Start of Extracted information

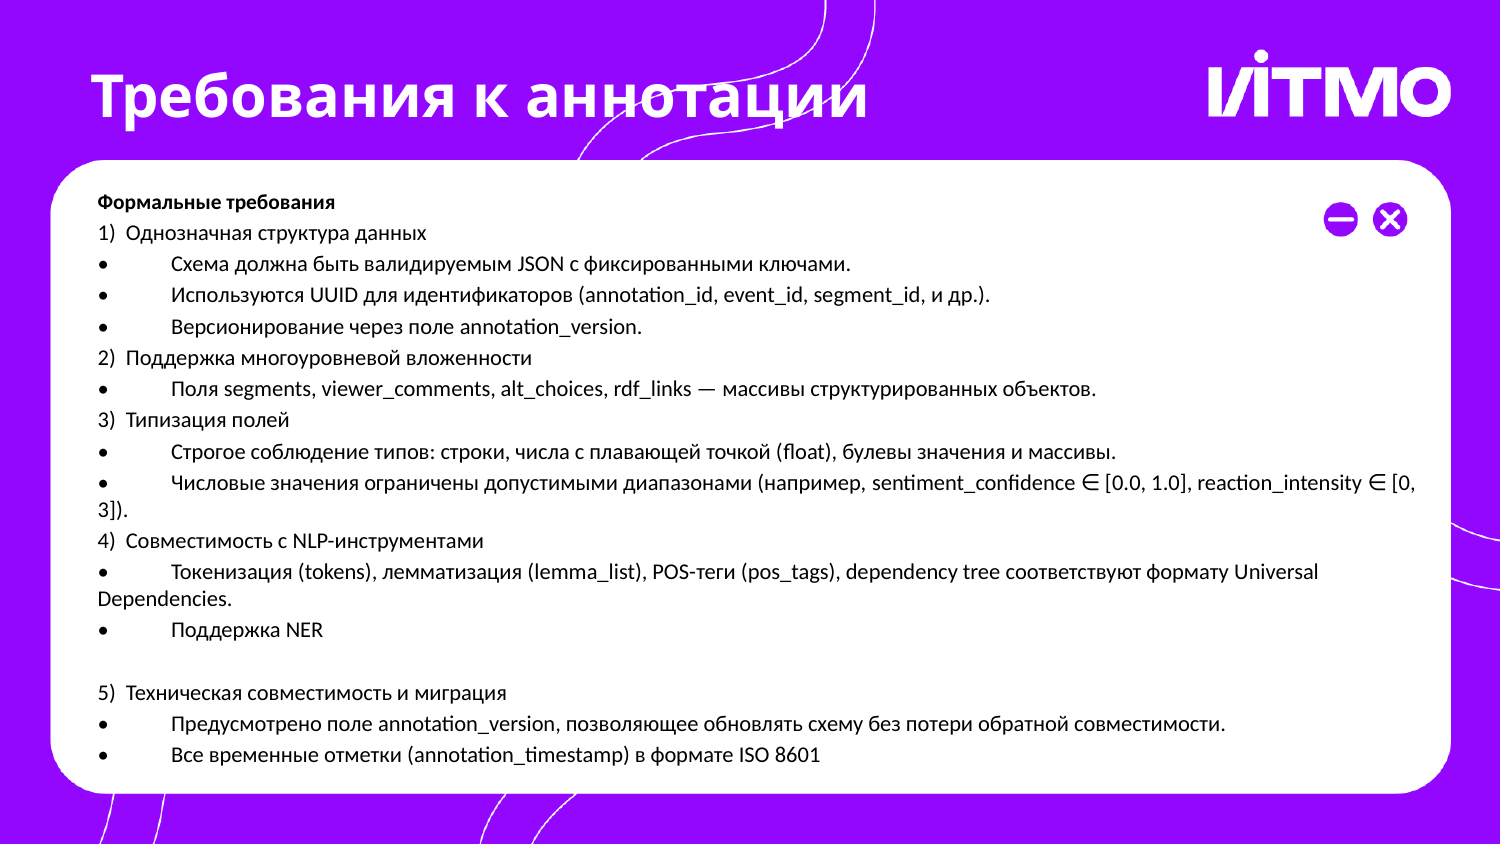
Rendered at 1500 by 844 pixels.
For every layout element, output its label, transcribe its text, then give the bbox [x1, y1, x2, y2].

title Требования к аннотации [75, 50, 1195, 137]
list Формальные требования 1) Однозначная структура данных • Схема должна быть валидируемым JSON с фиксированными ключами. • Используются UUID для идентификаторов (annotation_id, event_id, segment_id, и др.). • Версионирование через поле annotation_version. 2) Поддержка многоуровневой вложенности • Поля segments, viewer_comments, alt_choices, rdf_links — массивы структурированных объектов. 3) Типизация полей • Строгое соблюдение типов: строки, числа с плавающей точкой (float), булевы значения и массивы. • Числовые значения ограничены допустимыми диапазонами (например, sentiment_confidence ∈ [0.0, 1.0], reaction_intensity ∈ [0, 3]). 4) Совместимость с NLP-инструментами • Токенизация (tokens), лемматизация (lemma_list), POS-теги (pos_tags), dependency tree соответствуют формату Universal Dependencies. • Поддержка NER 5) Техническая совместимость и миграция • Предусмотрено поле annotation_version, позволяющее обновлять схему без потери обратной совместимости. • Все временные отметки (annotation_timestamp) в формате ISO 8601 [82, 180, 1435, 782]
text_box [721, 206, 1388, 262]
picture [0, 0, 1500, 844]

End of Extracted information

**What you should do**
Transcribe all of the records above exactly; no image should appear in what you write.

**Exercise answer**
Rendered at 1500 by 844 pixels.
For every layout element, output its label, transcribe its text, then give the bbox [x1, y1, x2, y2].

title Требования к аннотации [75, 50, 1195, 137]
list Формальные требования 1) Однозначная структура данных • Схема должна быть валидируемым JSON с фиксированными ключами. • Используются UUID для идентификаторов (annotation_id, event_id, segment_id, и др.). • Версионирование через поле annotation_version. 2) Поддержка многоуровневой вложенности • Поля segments, viewer_comments, alt_choices, rdf_links — массивы структурированных объектов. 3) Типизация полей • Строгое соблюдение типов: строки, числа с плавающей точкой (float), булевы значения и массивы. • Числовые значения ограничены допустимыми диапазонами (например, sentiment_confidence ∈ [0.0, 1.0], reaction_intensity ∈ [0, 3]). 4) Совместимость с NLP-инструментами • Токенизация (tokens), лемматизация (lemma_list), POS-теги (pos_tags), dependency tree соответствуют формату Universal Dependencies. • Поддержка NER 5) Техническая совместимость и миграция • Предусмотрено поле annotation_version, позволяющее обновлять схему без потери обратной совместимости. • Все временные отметки (annotation_timestamp) в формате ISO 8601 [82, 180, 1435, 782]
text_box [721, 206, 1388, 262]
picture [0, 0, 1500, 844]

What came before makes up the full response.